Now the company wants to install more technology and stronger materials to keep the grid resilient against severe weather and reliable for customers.
“We’re creating a smarter electric grid that helps prevent outages and gets the lights back on sooner when problems do occur,” Stan Pinegar, the utility’s president, said in written remarks.
He said the upgrade would help prepare the grid for future needs, including more electric vehicles and more customers generating their own electricity. The company said the “hardening” would include such measures as upgrading wood poles to steel ones and modernizing substations.
The plan also calls for using new technologies to automatically detect and isolate outages so that fewer customers are affected. The upgrade would increase from 11% to 65% the Duke customer base served by such automatic circuits.
The Office of Utility Consumer Counselor said it will give the utility’s plan “a very close look” and will file testimony based on its review. In 2016, the OUCC played a part in lowering Duke Energy Indiana’s last grid plan by nearly $400 million.
Another consumer group, Citizens Action Coalition of Indiana, noted the utility is still in the midst of its last grid-modernization plan.

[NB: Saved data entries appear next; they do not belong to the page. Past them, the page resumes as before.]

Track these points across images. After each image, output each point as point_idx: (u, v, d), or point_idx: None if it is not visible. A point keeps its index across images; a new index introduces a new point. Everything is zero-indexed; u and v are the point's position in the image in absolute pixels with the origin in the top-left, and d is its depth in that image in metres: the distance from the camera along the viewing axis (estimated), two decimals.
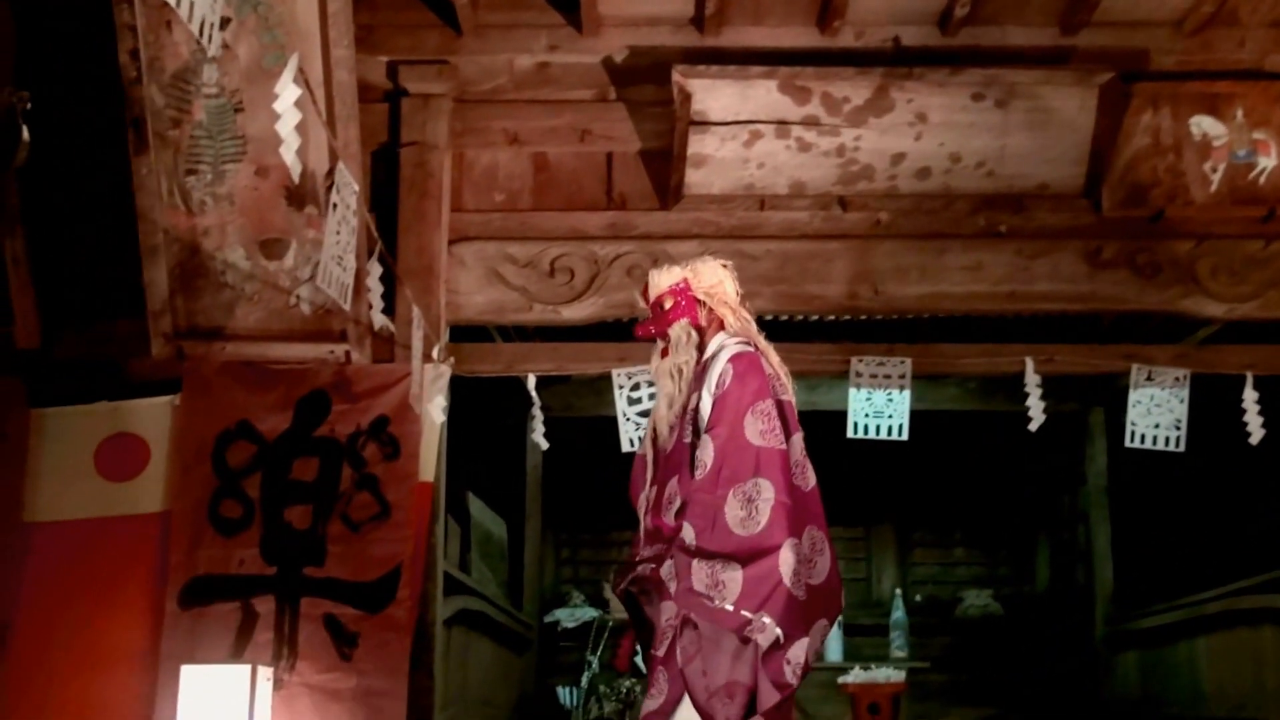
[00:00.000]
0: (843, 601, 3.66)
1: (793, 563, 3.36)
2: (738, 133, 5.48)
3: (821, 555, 3.52)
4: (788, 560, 3.36)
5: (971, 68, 5.46)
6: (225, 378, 5.25)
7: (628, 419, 5.54)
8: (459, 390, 5.69)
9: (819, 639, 3.48)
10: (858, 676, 6.91)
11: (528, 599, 8.83)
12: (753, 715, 3.32)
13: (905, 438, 5.73)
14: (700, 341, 3.75)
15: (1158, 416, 5.67)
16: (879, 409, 5.71)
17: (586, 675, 7.52)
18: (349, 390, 5.26)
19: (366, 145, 5.45)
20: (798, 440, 3.59)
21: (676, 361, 3.72)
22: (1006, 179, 5.61)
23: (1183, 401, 5.62)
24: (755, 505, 3.41)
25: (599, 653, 7.57)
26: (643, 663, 3.82)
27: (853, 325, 6.56)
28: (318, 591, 5.04)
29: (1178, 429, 5.64)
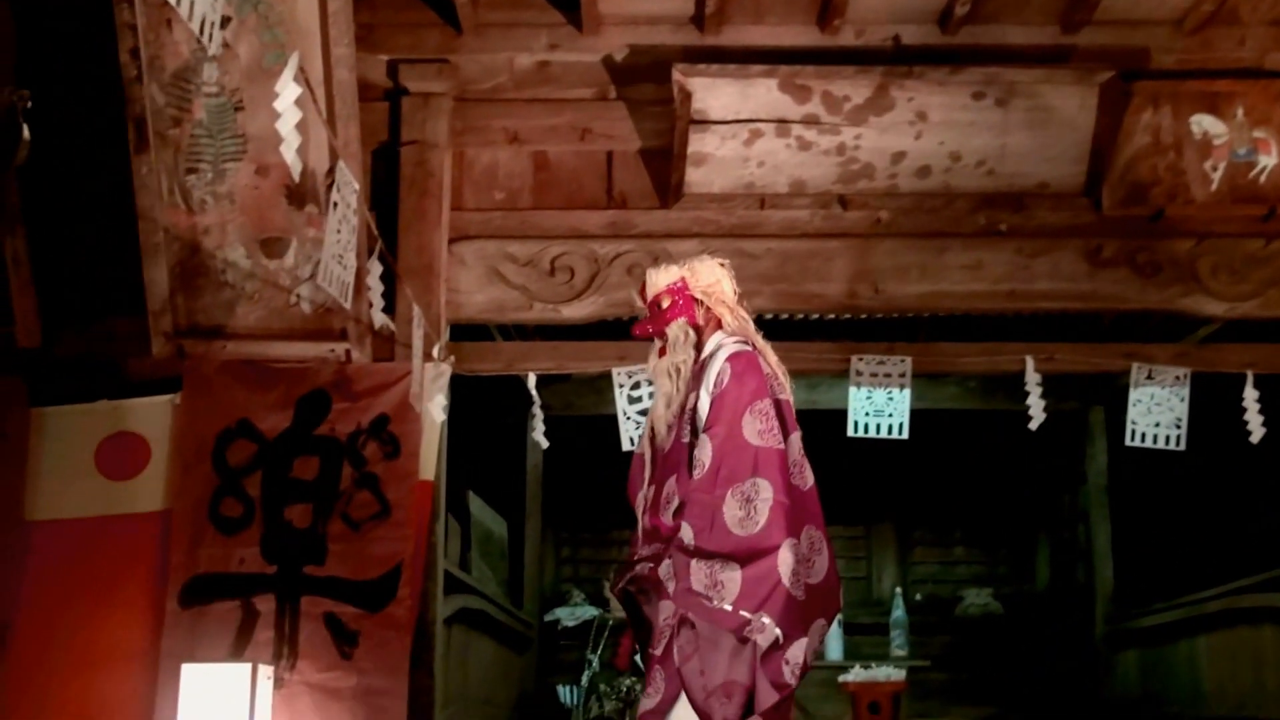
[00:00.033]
0: (841, 600, 3.66)
1: (791, 563, 3.36)
2: (738, 131, 5.48)
3: (820, 555, 3.52)
4: (786, 560, 3.35)
5: (972, 66, 5.45)
6: (226, 376, 5.25)
7: (628, 418, 5.54)
8: (459, 389, 5.70)
9: (817, 638, 3.47)
10: (858, 675, 6.91)
11: (528, 598, 8.83)
12: (751, 715, 3.32)
13: (905, 436, 5.73)
14: (698, 340, 3.74)
15: (1158, 415, 5.67)
16: (879, 408, 5.71)
17: (587, 674, 7.51)
18: (349, 389, 5.26)
19: (367, 144, 5.45)
20: (795, 439, 3.58)
21: (674, 360, 3.71)
22: (1007, 178, 5.61)
23: (1183, 400, 5.63)
24: (754, 505, 3.40)
25: (599, 651, 7.56)
26: (642, 661, 3.82)
27: (853, 324, 6.55)
28: (318, 590, 5.04)
29: (1178, 428, 5.65)
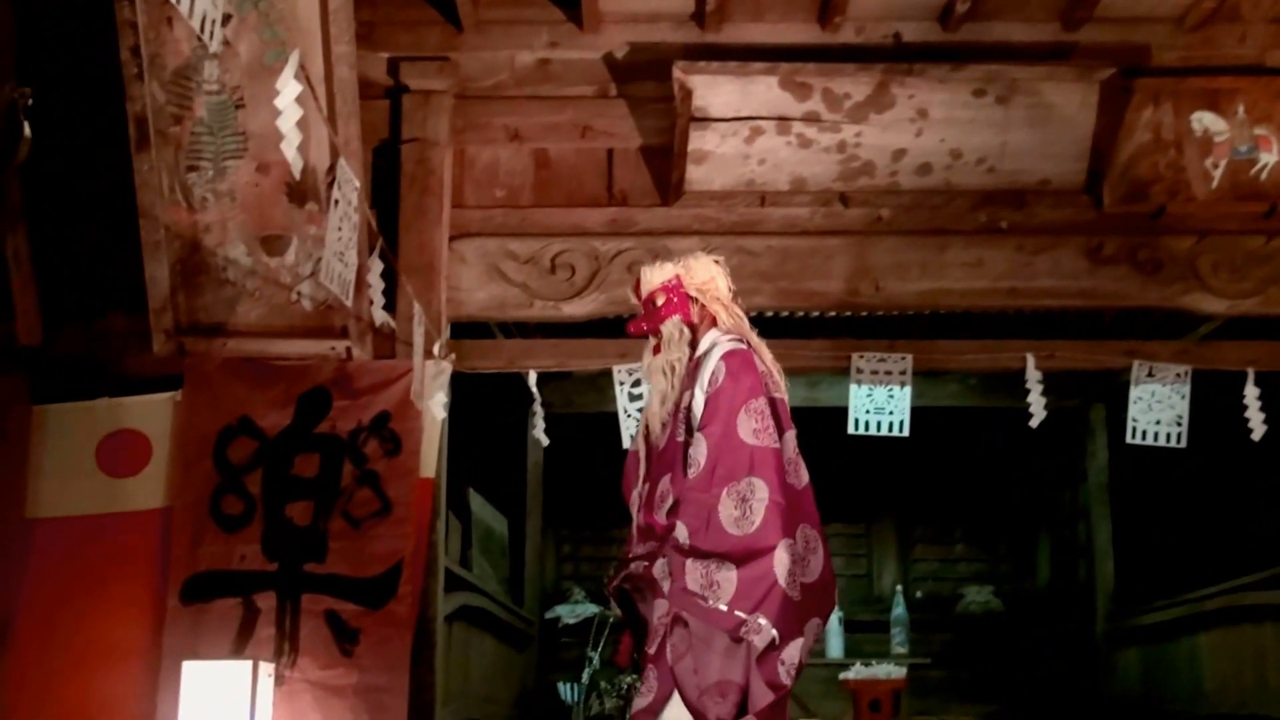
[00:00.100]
0: (836, 598, 3.66)
1: (787, 563, 3.36)
2: (739, 129, 5.48)
3: (815, 554, 3.51)
4: (782, 561, 3.35)
5: (972, 64, 5.45)
6: (226, 374, 5.25)
7: (629, 415, 5.54)
8: (460, 387, 5.69)
9: (812, 637, 3.47)
10: (859, 673, 6.90)
11: (529, 595, 8.83)
12: (745, 715, 3.32)
13: (906, 434, 5.72)
14: (693, 338, 3.74)
15: (1159, 413, 5.67)
16: (880, 405, 5.70)
17: (587, 671, 7.52)
18: (350, 386, 5.26)
19: (368, 142, 5.45)
20: (790, 438, 3.58)
21: (669, 358, 3.71)
22: (1007, 175, 5.60)
23: (1184, 398, 5.62)
24: (749, 505, 3.40)
25: (600, 649, 7.57)
26: (638, 659, 3.82)
27: (854, 321, 6.55)
28: (319, 588, 5.04)
29: (1179, 425, 5.64)
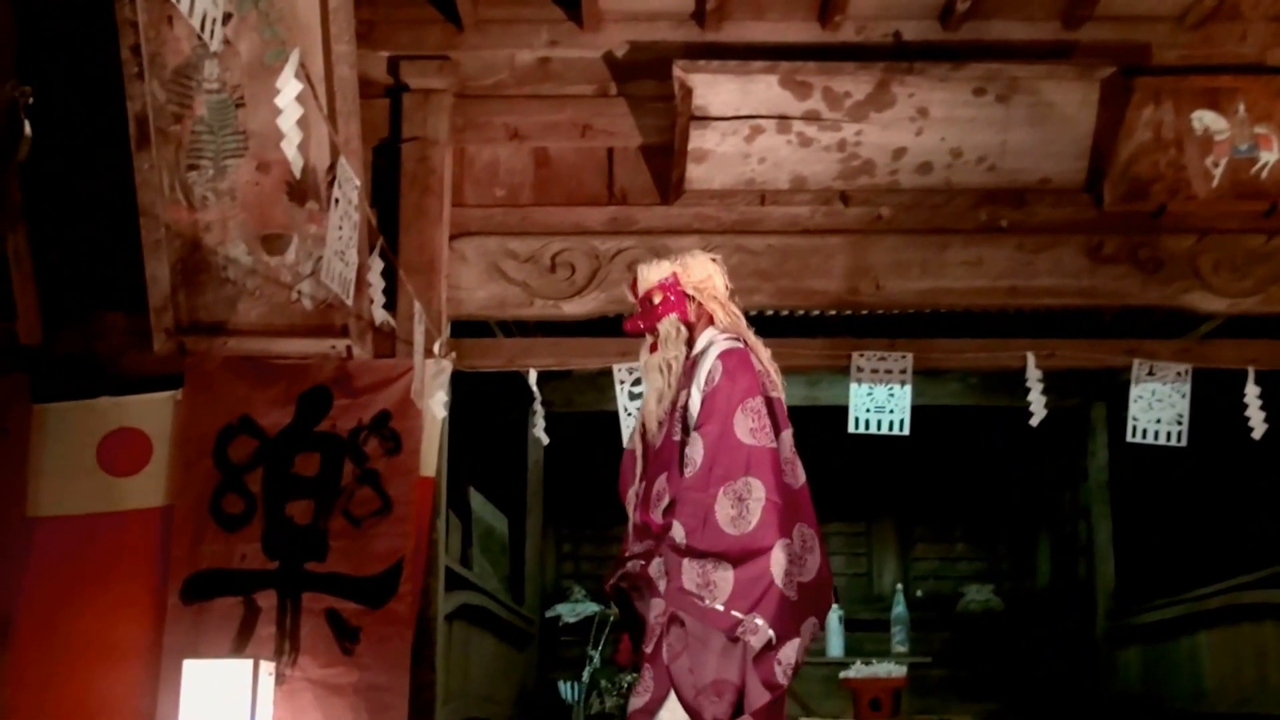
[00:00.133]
0: (833, 596, 3.66)
1: (784, 563, 3.36)
2: (739, 128, 5.47)
3: (811, 553, 3.51)
4: (779, 561, 3.35)
5: (973, 62, 5.45)
6: (227, 373, 5.25)
7: (629, 414, 5.53)
8: (460, 385, 5.69)
9: (809, 637, 3.48)
10: (859, 671, 6.89)
11: (529, 594, 8.83)
12: (741, 714, 3.32)
13: (906, 433, 5.72)
14: (689, 337, 3.74)
15: (1159, 412, 5.66)
16: (880, 404, 5.70)
17: (588, 670, 7.51)
18: (350, 385, 5.26)
19: (368, 141, 5.45)
20: (787, 437, 3.58)
21: (665, 357, 3.71)
22: (1008, 174, 5.60)
23: (1184, 396, 5.62)
24: (746, 504, 3.40)
25: (600, 648, 7.56)
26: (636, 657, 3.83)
27: (854, 320, 6.55)
28: (319, 586, 5.04)
29: (1179, 424, 5.64)
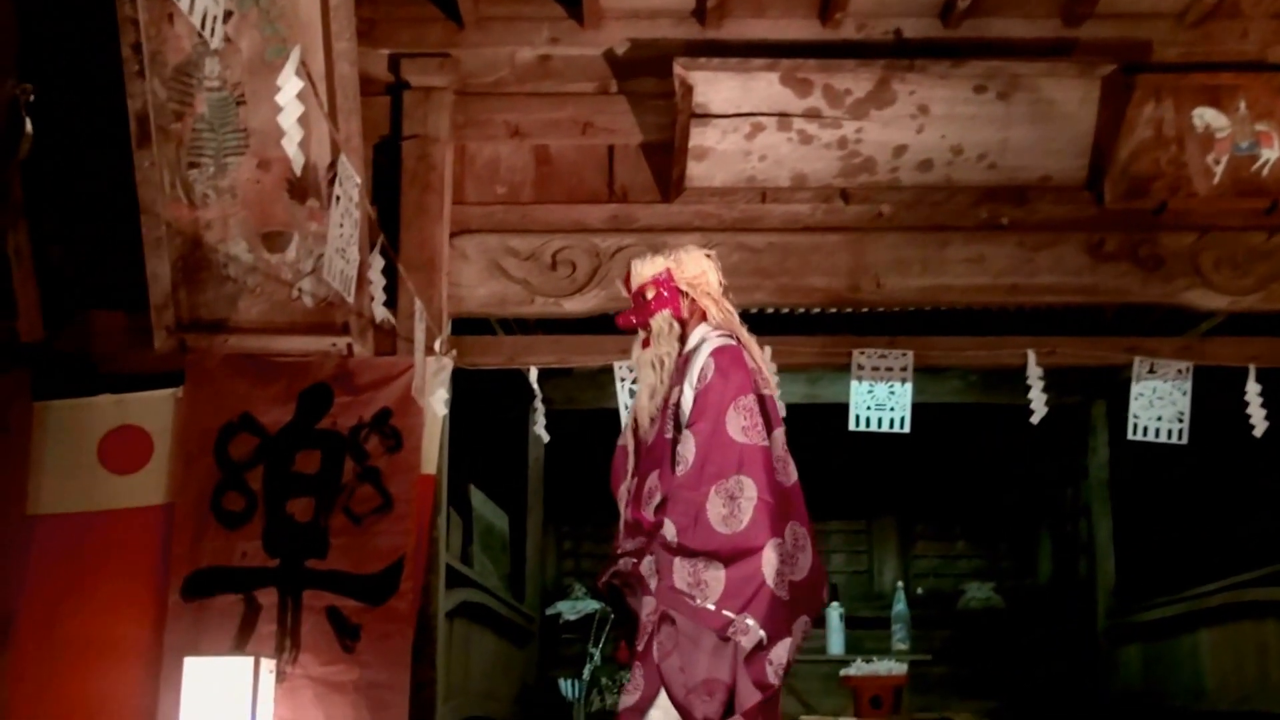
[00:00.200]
0: (825, 596, 3.65)
1: (775, 563, 3.34)
2: (739, 125, 5.47)
3: (803, 551, 3.50)
4: (770, 561, 3.34)
5: (973, 60, 5.45)
6: (228, 370, 5.26)
7: (629, 412, 5.53)
8: (461, 383, 5.69)
9: (800, 636, 3.46)
10: (859, 669, 6.90)
11: (529, 591, 8.82)
12: (732, 714, 3.30)
13: (907, 430, 5.72)
14: (682, 333, 3.73)
15: (1160, 409, 5.67)
16: (881, 402, 5.70)
17: (588, 668, 7.52)
18: (351, 383, 5.26)
19: (368, 138, 5.45)
20: (779, 435, 3.57)
21: (658, 353, 3.71)
22: (1009, 171, 5.60)
23: (1185, 394, 5.62)
24: (738, 503, 3.39)
25: (601, 645, 7.57)
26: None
27: (854, 318, 6.55)
28: (320, 584, 5.04)
29: (1180, 422, 5.64)
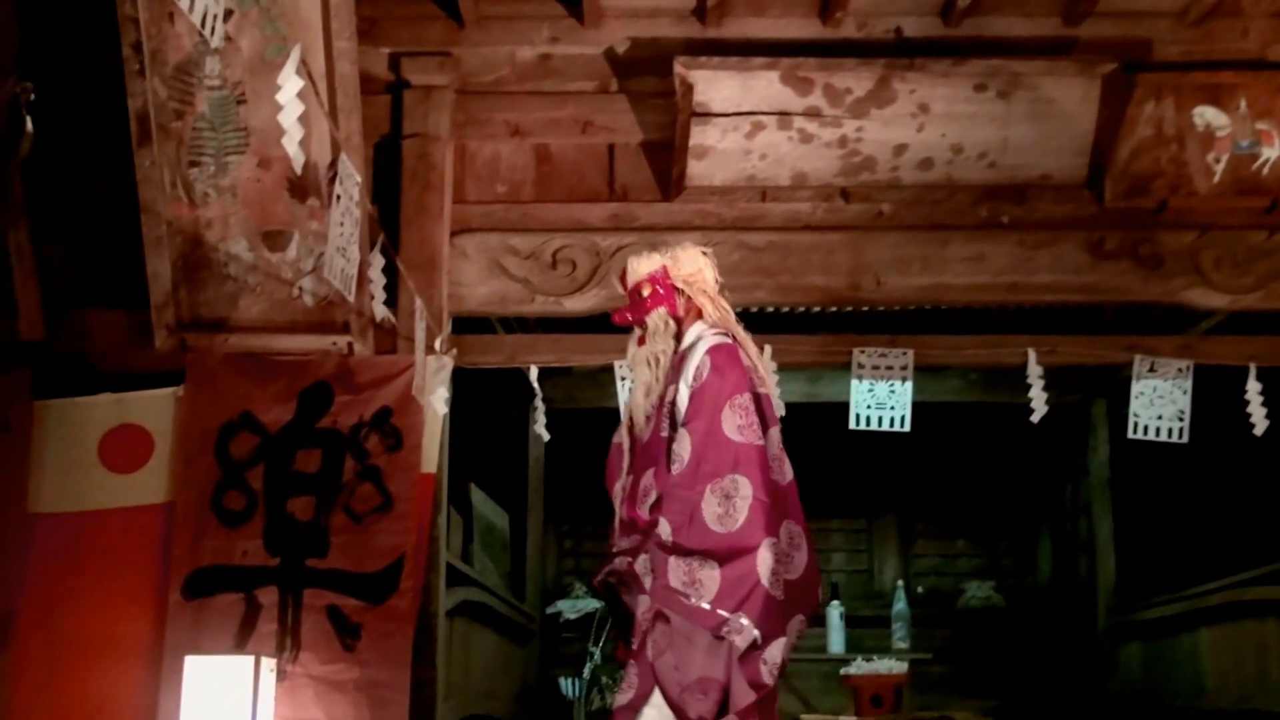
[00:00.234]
0: (820, 594, 3.64)
1: (770, 562, 3.35)
2: (740, 124, 5.47)
3: (799, 550, 3.50)
4: (765, 560, 3.34)
5: (974, 58, 5.45)
6: (228, 369, 5.26)
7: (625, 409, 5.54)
8: (461, 382, 5.69)
9: (795, 635, 3.46)
10: (860, 668, 6.90)
11: (530, 590, 8.82)
12: (726, 713, 3.30)
13: (907, 429, 5.72)
14: (678, 331, 3.73)
15: (1160, 408, 5.67)
16: (881, 400, 5.70)
17: (589, 666, 7.52)
18: (351, 382, 5.27)
19: (369, 137, 5.45)
20: (775, 434, 3.56)
21: (654, 350, 3.71)
22: (1009, 170, 5.60)
23: (1185, 393, 5.62)
24: (733, 502, 3.39)
25: (601, 644, 7.57)
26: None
27: (855, 316, 6.54)
28: (320, 583, 5.05)
29: (1180, 420, 5.64)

“It’s not clear to us what the difference is between that filing and this one,” said Kerwin Olson, the group’s executive director, in an email to IBJ. “Which begs the question, how much is enough?”
He said he hoped the utility would take advantage of available funds included in the recently passed federal infrastructure law to mitigate the impact on consumers, especially to protect low-income and other vulnerable households from significant rate increases.
Duke Energy Indiana said it estimated the modernization work would generate or support 1,270 Indiana jobs and generate an additional $4.3 million in state and local tax revenue annually.
It expects the Indiana Utility Regulatory Commission to hand down a decision by next summer.